[Items from a data source]
------------------------

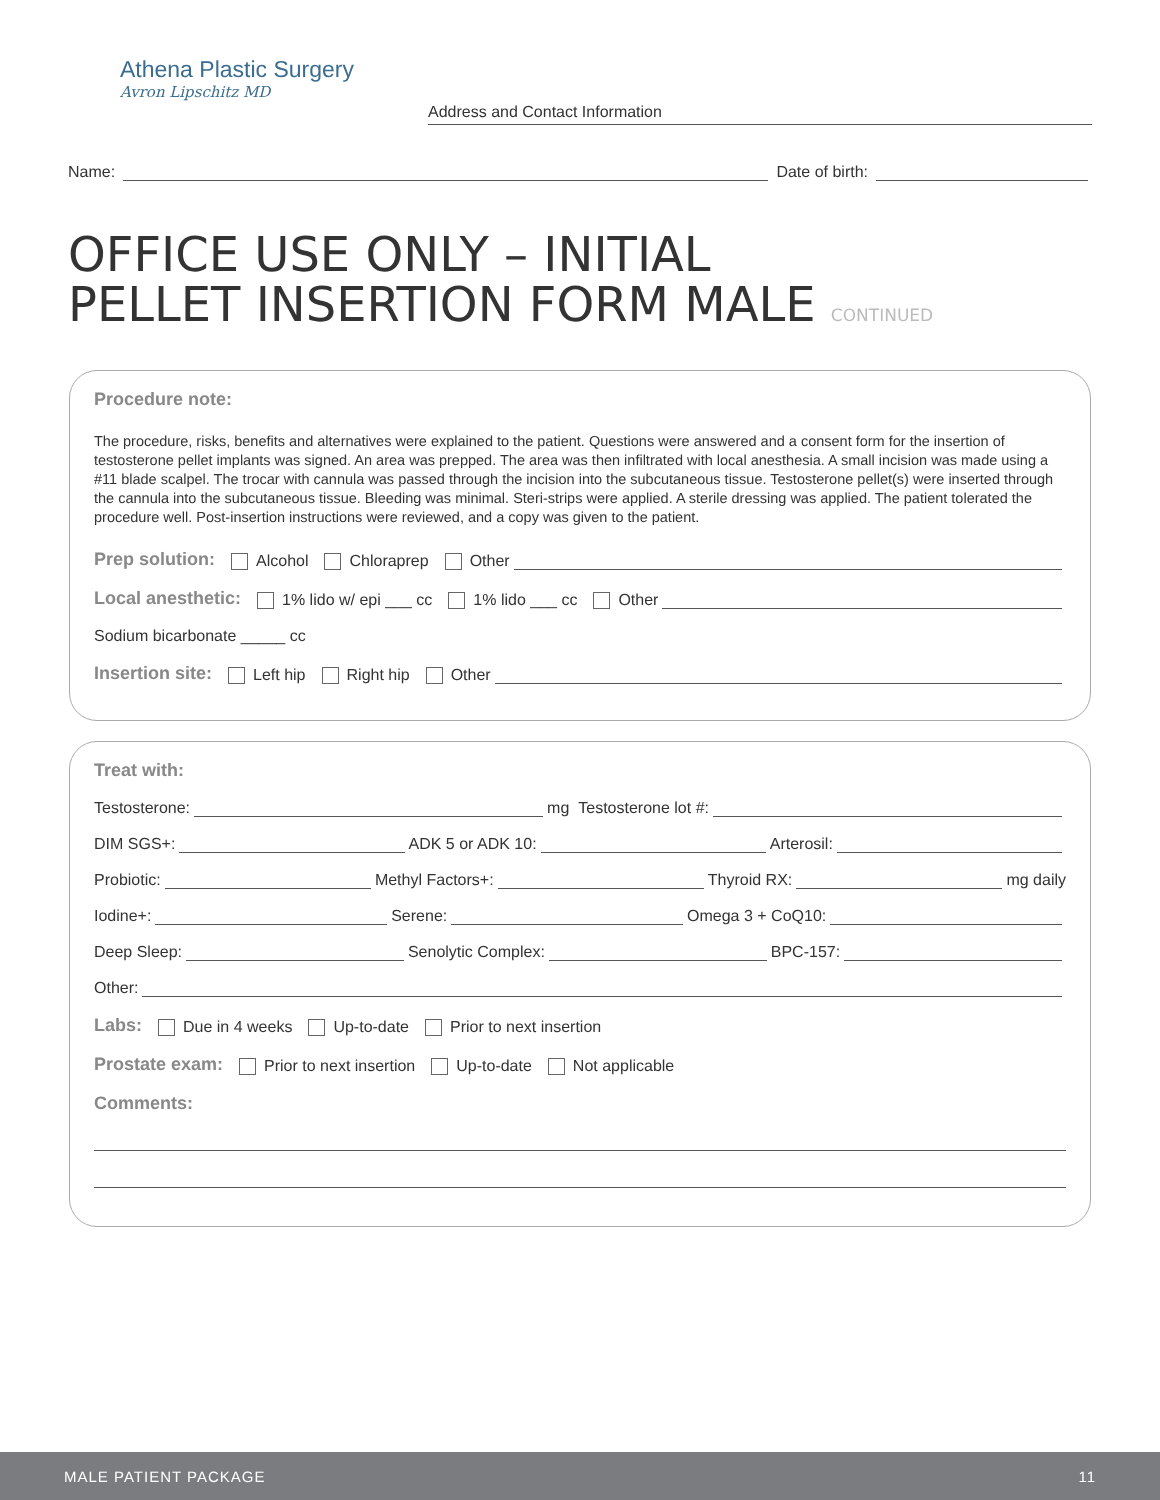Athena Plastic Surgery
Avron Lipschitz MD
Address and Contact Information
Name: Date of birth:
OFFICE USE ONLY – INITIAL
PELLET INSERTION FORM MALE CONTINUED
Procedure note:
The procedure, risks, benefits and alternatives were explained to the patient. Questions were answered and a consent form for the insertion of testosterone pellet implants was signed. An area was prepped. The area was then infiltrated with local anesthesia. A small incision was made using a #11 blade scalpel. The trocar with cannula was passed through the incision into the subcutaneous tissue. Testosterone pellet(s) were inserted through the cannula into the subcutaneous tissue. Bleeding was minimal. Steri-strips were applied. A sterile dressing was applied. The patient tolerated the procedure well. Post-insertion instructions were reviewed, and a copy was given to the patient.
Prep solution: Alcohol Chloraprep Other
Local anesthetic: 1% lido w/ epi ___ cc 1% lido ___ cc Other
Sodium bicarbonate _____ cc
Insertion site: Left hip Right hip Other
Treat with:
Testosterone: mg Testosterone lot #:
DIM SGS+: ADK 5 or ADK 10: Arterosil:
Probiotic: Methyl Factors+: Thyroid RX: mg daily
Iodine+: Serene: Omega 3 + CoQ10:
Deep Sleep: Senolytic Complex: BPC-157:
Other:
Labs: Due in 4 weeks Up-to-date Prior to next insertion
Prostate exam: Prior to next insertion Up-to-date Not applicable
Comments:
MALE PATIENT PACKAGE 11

------------------------

Only the lines from the one containing "Sodium bicarbonate _____ cc" through the final line above should be duplicated, exactly as they stand.

Sodium bicarbonate _____ cc
Insertion site: Left hip Right hip Other
Treat with:
Testosterone: mg Testosterone lot #:
DIM SGS+: ADK 5 or ADK 10: Arterosil:
Probiotic: Methyl Factors+: Thyroid RX: mg daily
Iodine+: Serene: Omega 3 + CoQ10:
Deep Sleep: Senolytic Complex: BPC-157:
Other:
Labs: Due in 4 weeks Up-to-date Prior to next insertion
Prostate exam: Prior to next insertion Up-to-date Not applicable
Comments:
MALE PATIENT PACKAGE 11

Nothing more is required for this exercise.